Like neighboring Kansas, Missouri has experienced sluggish economic growth in recent years. The number of jobs in the the state has increased by 1.3% on average annually since 2011, slower than the 1.9% national employment growth rate. Over the same period, the state’s GDP grew by just 1.1% on average annually, roughly half the 2.0% national growth rate. Missouri’s economy somewhat mirrors the industrial composition of the nation as a whole, and like the U.S. overall, mining and manufacturing curbed growth more than any other sector in 2016.

Source: Rapidfire / Wikimedia Commons

34. Maine
> 2016 GDP: $51.82 billion (8th smallest)
> 5 yr. GDP annual growth rate: 0.6% (5th smallest growth)
> Unemployment: 3.2% (13th lowest)
> 5 yr. annual employment growth: 0.8% (6th slowest growth)

Maine’s economy expanded by an annual rate of 0.6% over each of the last five years — a relatively sluggish pace compared to the 2.0% annual U.S. GDP growth. Recently, economic growth in the state has been stymied in large part by manufacturing, an industry suffering from increasing automation and outsourcing. However, some of those losses were balanced out by growth in the construction industry. New housing starts in Maine are up 12.9% over the previous year, much higher than the comparable 1.0% nationwide growth.

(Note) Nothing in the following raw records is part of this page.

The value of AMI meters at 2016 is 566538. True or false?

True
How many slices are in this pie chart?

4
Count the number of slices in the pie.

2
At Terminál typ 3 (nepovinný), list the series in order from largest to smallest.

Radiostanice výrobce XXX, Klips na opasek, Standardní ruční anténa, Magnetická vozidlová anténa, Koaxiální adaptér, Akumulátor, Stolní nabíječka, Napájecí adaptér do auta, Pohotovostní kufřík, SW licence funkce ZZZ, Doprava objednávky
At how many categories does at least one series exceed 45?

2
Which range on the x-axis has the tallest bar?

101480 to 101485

Source: T. Tolbert / Wikimedia Commons

33. Indiana
> 2016 GDP: $300.59 billion (16th largest)
> 5 yr. GDP annual growth rate: 1.4% (tied–23rd largest growth)
> Unemployment: 3.2% (13th lowest)
> 5 yr. annual employment growth: 1.6% (21st fastest growth)

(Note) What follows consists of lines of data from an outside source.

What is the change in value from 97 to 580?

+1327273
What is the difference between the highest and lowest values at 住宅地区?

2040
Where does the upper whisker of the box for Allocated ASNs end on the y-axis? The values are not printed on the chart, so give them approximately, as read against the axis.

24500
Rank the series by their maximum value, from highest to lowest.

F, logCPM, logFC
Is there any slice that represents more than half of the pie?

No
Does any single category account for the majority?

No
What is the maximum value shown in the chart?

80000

Indiana’s GDP has grown at an annual rate of 1.4% annually since 2011, far slower than the 2.0% national rate. One reason for the slow economic growth is the state’s industrial composition. Relatively few workers in the state are employed in fast-growing industries like information and professional services, while 17.5% of jobs in Indiana are in manufacturing — the largest share of any state. Indiana’s potential for economic growth is further stymied by the state’s shallow talent pool. Just 24.9% of adults in the state have a bachelor’s degree, the ninth smallest share of all states.

Source: Michael Rivera / Wikimedia Commons

32. Tennessee
> 2016 GDP: $287.78 billion (19th largest)
> 5 yr. GDP annual growth rate: 2.3% (9th largest growth)
> Unemployment: 4.0% (21st lowest)
> 5 yr. annual employment growth: 2.1% (14th fastest growth)

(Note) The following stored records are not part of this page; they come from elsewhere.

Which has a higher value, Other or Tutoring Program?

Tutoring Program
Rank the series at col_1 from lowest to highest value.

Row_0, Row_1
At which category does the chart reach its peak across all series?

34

Faring far better than many neighboring states, Tennessee’s economy grew at an annual rate of 2.3% over the last five years. While manufacturing was a drag on many state economies, the durable goods manufacturing sector was a boon for Tennessee’s economy, contributing 0.36 percentage points to overall GDP growth last year.

Despite strong economic growth, many Tennessee residents face serious financial hardship. Some 16.7% of the state’s population lives below the poverty line, the 10th highest poverty rate of any state.

Source: Wikimedia Commons

31. North Carolina
> 2016 GDP: $449.75 billion (10th largest)
> 5 yr. GDP annual growth rate: 1.5% (tied–21st largest growth)
> Unemployment: 4.5% (17th highest)
> 5 yr. annual employment growth: 2.1% (13th fastest growth)

While North Carolina’s large metro areas, such as Charlotte, Raleigh, and Durham, have experienced substantial economic growth in high-tech industries in recent years, the rural, manufacturing-dependent parts of the state have slowed the state’s overall economic growth. Indeed, manufacturing comprises a relatively large 10.9% of employment in the state, as does the information sector, accounting for 1.8% of total employment. In 2016, nondurable goods manufacturing curbed GDP growth more than any other sector. Overall, the state’s economy has grown 1.5% annually since 2011, slower than the 2.0% national rate.